__RECORDS PROVIDED__.

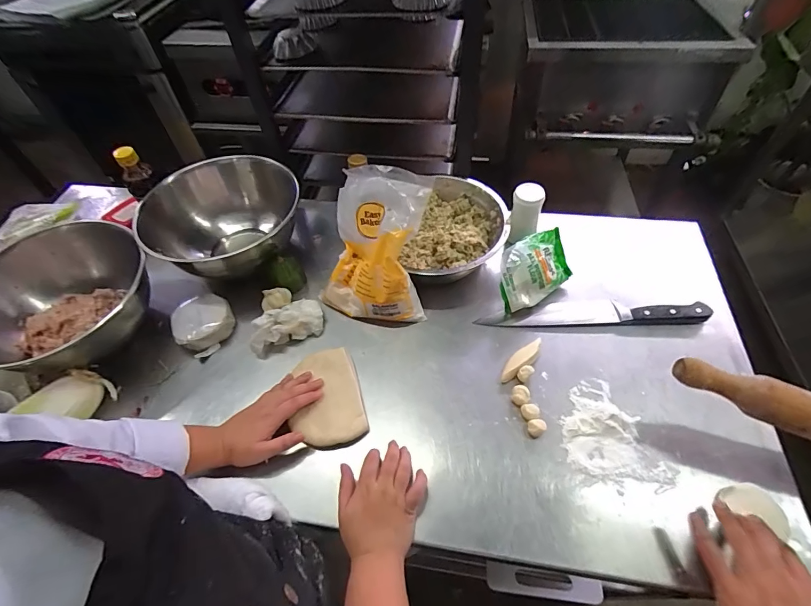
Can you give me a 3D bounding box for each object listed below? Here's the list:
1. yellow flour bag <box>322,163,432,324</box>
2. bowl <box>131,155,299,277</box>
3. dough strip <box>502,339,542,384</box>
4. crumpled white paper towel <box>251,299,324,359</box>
[{"bbox_3d":[-0.047,-0.088,0.640,0.159,0.188,0.149,12,56,11],"label":"yellow flour bag"},{"bbox_3d":[-0.322,-0.149,0.738,0.234,0.127,0.250,-1,54,2],"label":"bowl"},{"bbox_3d":[0.173,0.085,0.610,0.087,0.015,0.025,-39,61,-22],"label":"dough strip"},{"bbox_3d":[-0.197,0.028,0.655,0.120,0.045,0.075,-29,58,-17],"label":"crumpled white paper towel"}]

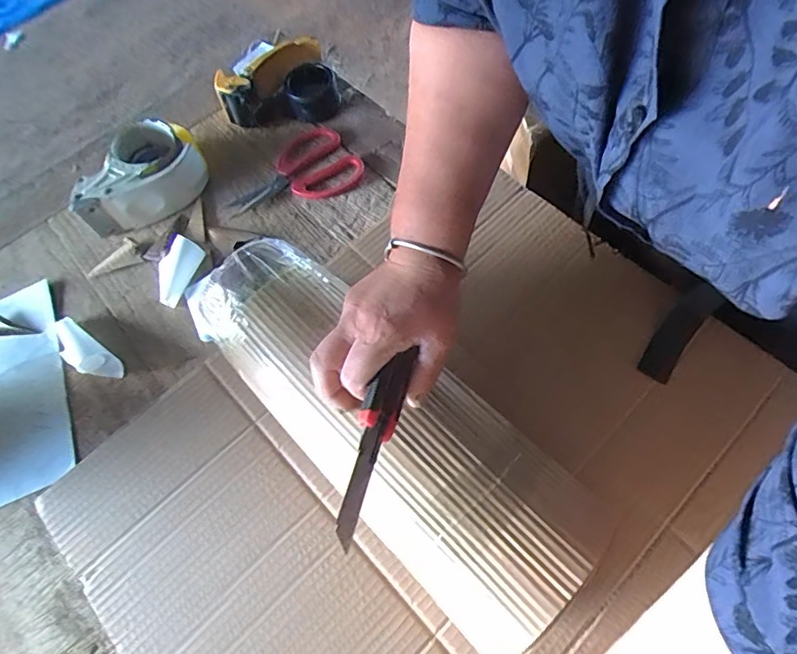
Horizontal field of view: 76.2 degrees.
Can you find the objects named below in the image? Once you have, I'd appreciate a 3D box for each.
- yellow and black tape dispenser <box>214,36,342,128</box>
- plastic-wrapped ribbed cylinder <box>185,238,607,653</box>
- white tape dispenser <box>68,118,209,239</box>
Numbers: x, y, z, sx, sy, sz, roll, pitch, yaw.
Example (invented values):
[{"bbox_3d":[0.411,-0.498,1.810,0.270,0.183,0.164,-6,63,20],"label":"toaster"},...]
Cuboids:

__TASK TO COMPLETE__. With images excluded, write the records above out again exactly.

__TASK OUTPUT__.
Can you give me a 3D bounding box for each object listed below? Here's the list:
1. yellow flour bag <box>322,163,432,324</box>
2. bowl <box>131,155,299,277</box>
3. dough strip <box>502,339,542,384</box>
4. crumpled white paper towel <box>251,299,324,359</box>
[{"bbox_3d":[-0.047,-0.088,0.640,0.159,0.188,0.149,12,56,11],"label":"yellow flour bag"},{"bbox_3d":[-0.322,-0.149,0.738,0.234,0.127,0.250,-1,54,2],"label":"bowl"},{"bbox_3d":[0.173,0.085,0.610,0.087,0.015,0.025,-39,61,-22],"label":"dough strip"},{"bbox_3d":[-0.197,0.028,0.655,0.120,0.045,0.075,-29,58,-17],"label":"crumpled white paper towel"}]

Horizontal field of view: 76.2 degrees.
Can you find the objects named below in the image? Once you have, I'd appreciate a 3D box for each.
- yellow and black tape dispenser <box>214,36,342,128</box>
- plastic-wrapped ribbed cylinder <box>185,238,607,653</box>
- white tape dispenser <box>68,118,209,239</box>
Numbers: x, y, z, sx, sy, sz, roll, pitch, yaw.
Example (invented values):
[{"bbox_3d":[0.411,-0.498,1.810,0.270,0.183,0.164,-6,63,20],"label":"toaster"},...]
Cuboids:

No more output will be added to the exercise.